Aim of the task:
A single number is the whole answer: the count of lines in these entries that hold "marked".

Material provided:

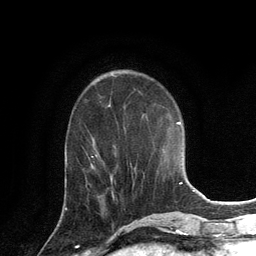
Breast MRI, one axial slice; position 48 of 134 along the scan axis; cropped to one breast; dynamic contrast-enhanced series, time point 2 of 6 at this slice position (early post-contrast); 3 T; TE 2.8 ms, TR 7.3 ms; 1.2 mm slice thickness; 256 × 256 image matrix, field of view 180 × 180 mm. Female patient.
Structures marked on this image (semi-automatic segmentation, software-assisted and operator-edited):
- enhancing-tissue mask used for the functional tumour volume (all voxels passing the contrast-enhancement thresholds inside the analysis volume; usually the tumour): bounding box [x1, y1, x2, y2] px = [65, 208, 67, 210]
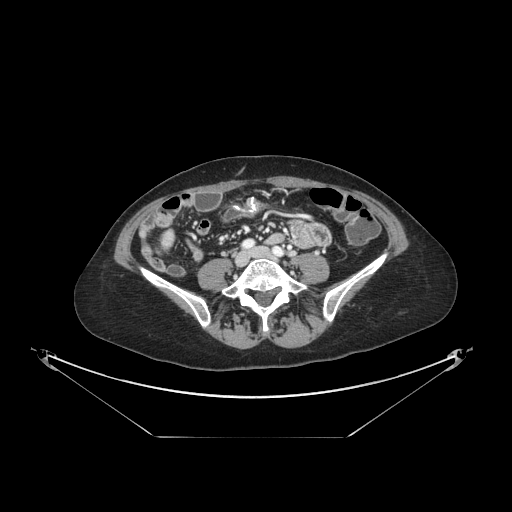
Contrast-enhanced abdominal CT, one axial slice. Slice 14 of 148 in the series (ordered by position). Reconstruction kernel STANDARD. Intravenous contrast given. Soft-tissue window (W 400 / L 40 HU). 2.5 mm slice thickness. 512 × 512 image matrix, field of view 500 × 500 mm. Case-level facts recorded for this patient, not image findings: patient: female, age 54 years at operation; diagnosis: colorectal cancer liver metastases, imaged before liver resection; multiple liver metastases: no; largest metastasis: 1 cm.
Structures marked on this image (manually delineated by an expert):
- liver: bounding box <166,236,170,244> (left, top, right, bottom; pixels)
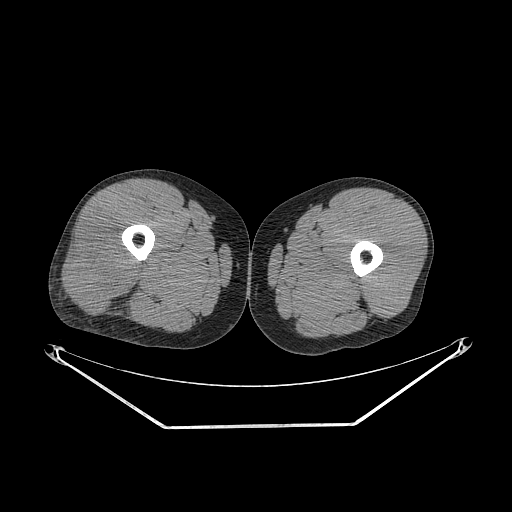
CT of an extremity soft-tissue mass (from a PET/CT study), one axial slice. Position 247 of 267 along the scan axis. Reconstruction kernel STANDARD. Soft-tissue window (W 400 / L 40 HU). 512 × 512 image matrix. Male patient. From the clinical record (not read from this slice): histological type: poorly differentiated synovial sarcoma; grade: high; site of the primary tumour: right buttock.
Annotated regions visible in this slice (expert contour drawn on MRI and transferred to this co-registered scan by the dataset authors):
- gross tumour volume including surrounding oedema: box from (x=62, y=221) to (x=140, y=312) px
- gross tumour volume (mass): (x=62, y=221)–(x=138, y=309)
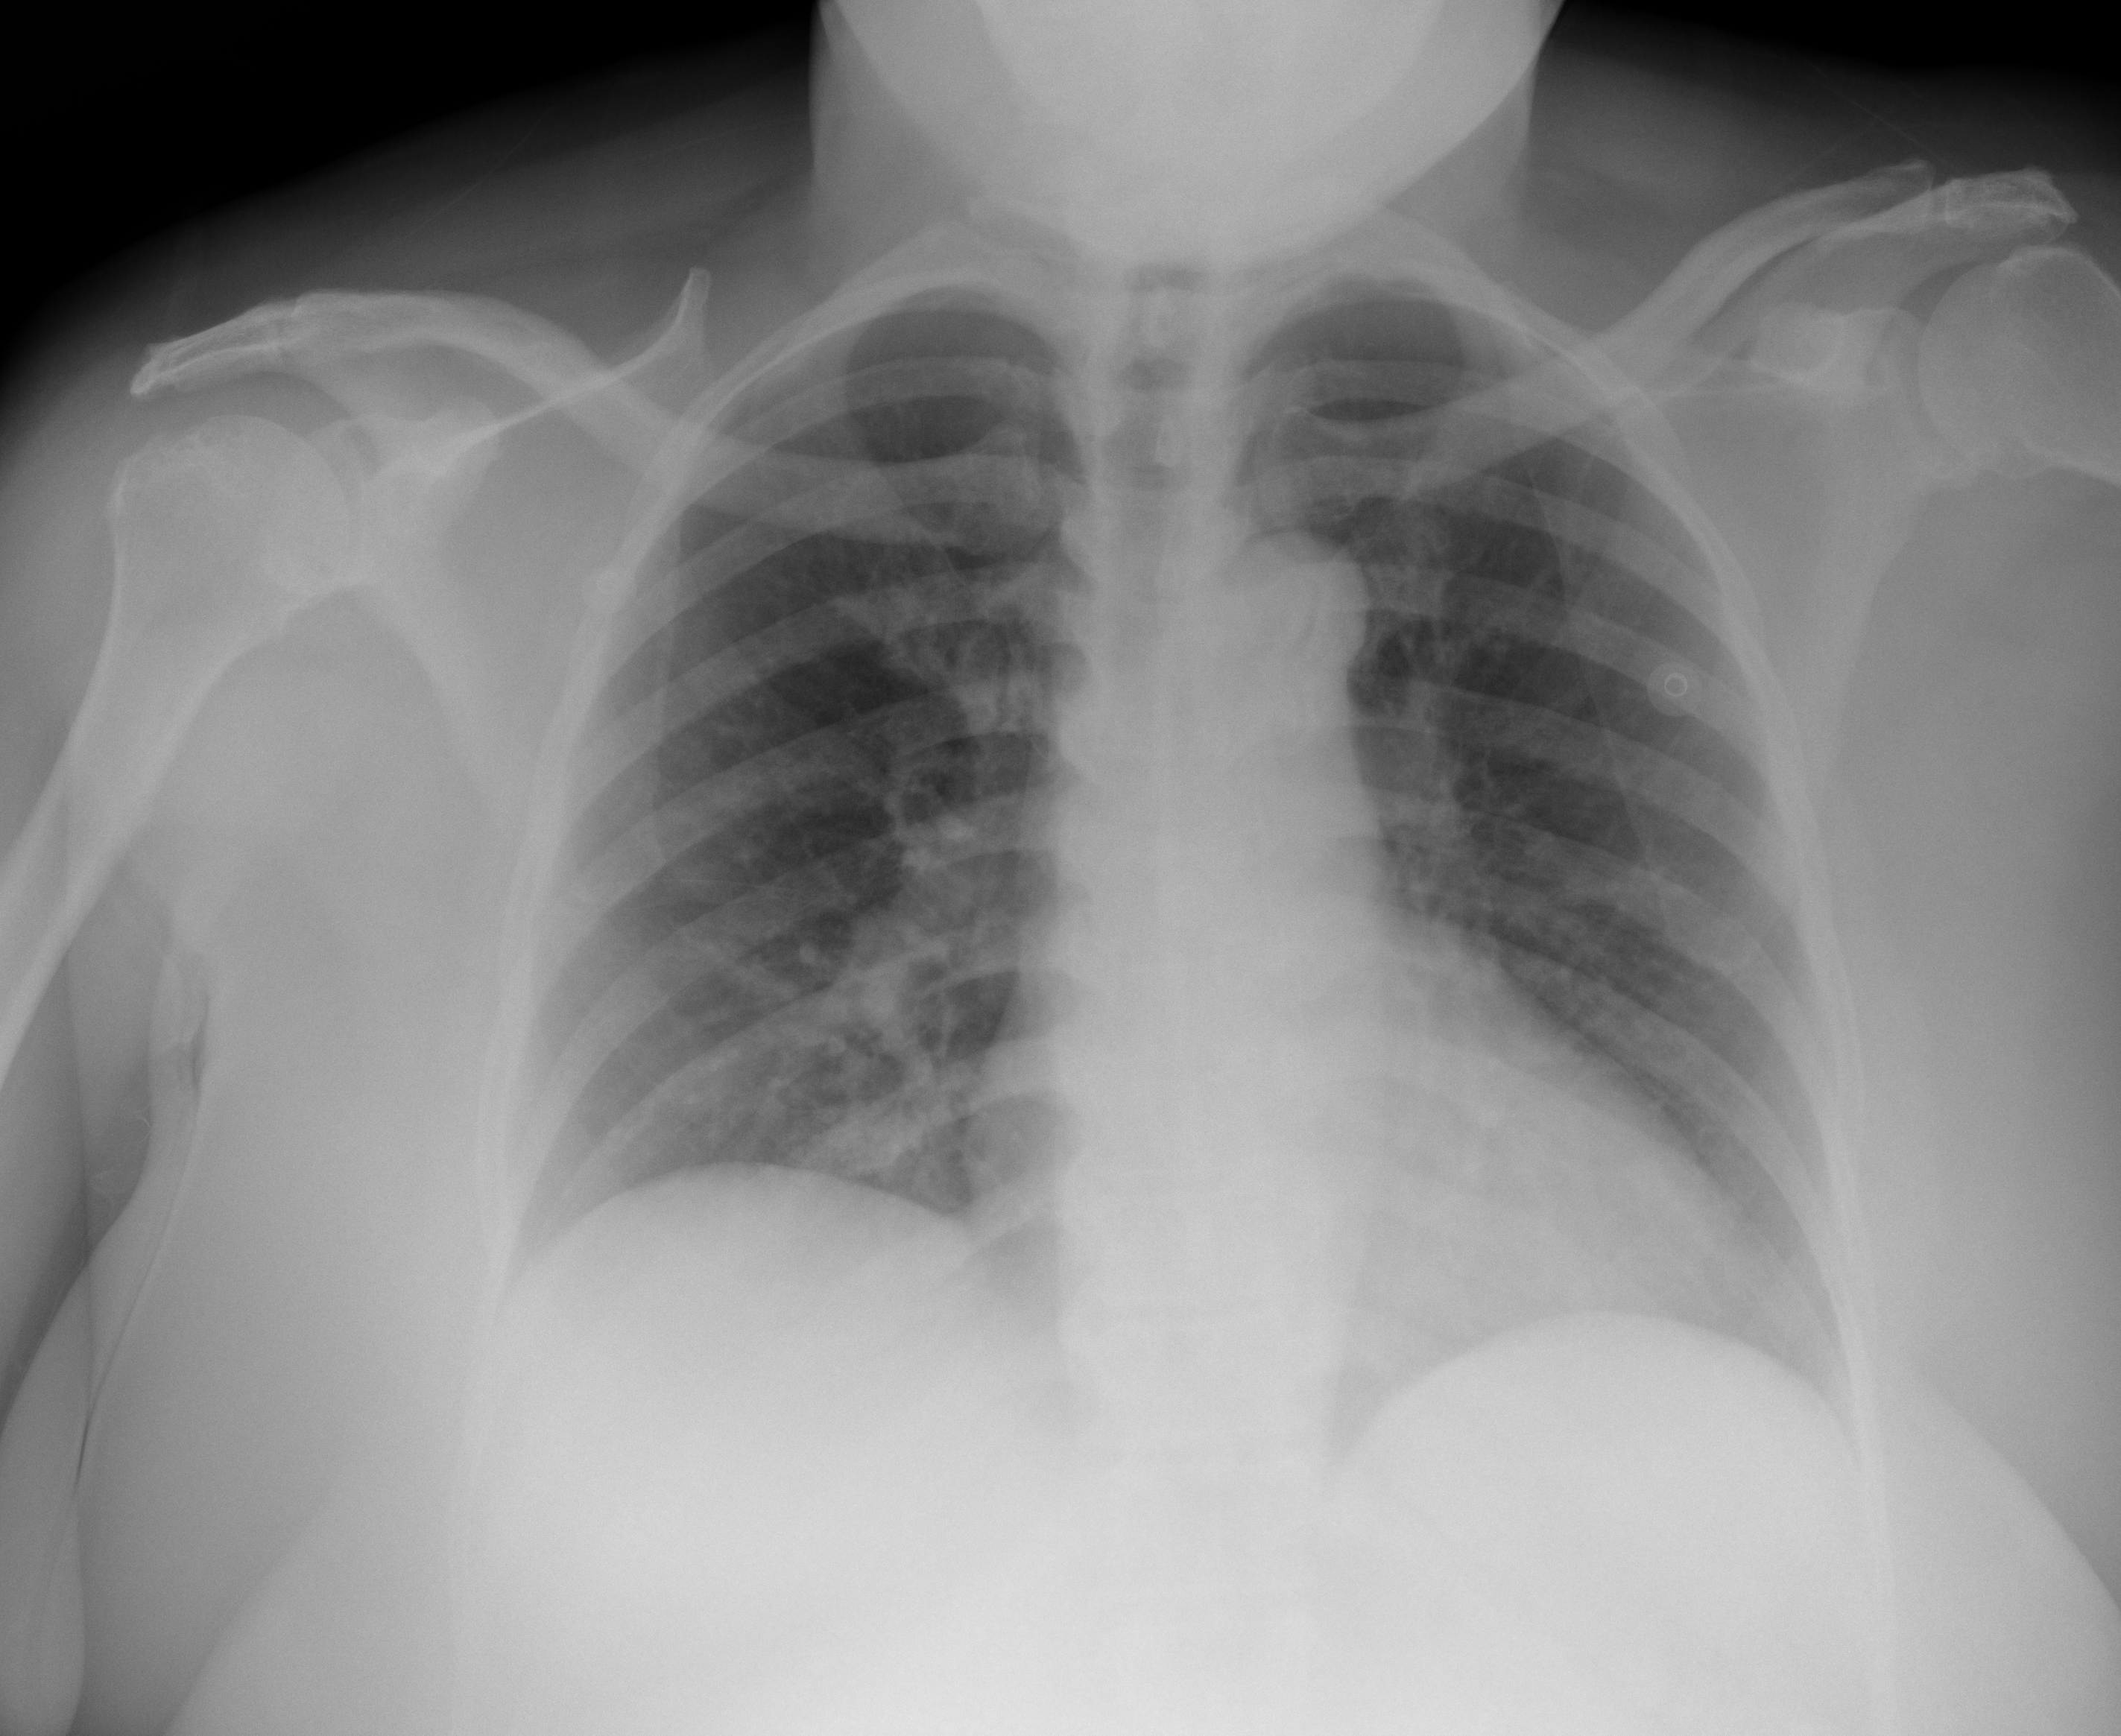
Portable chest radiograph, AP projection. Female patient, age 61 years; imaged 0 days after the COVID-19 diagnosis.
Radiologist's key findings for this exam: No relevant findings.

Solution for this problem:
2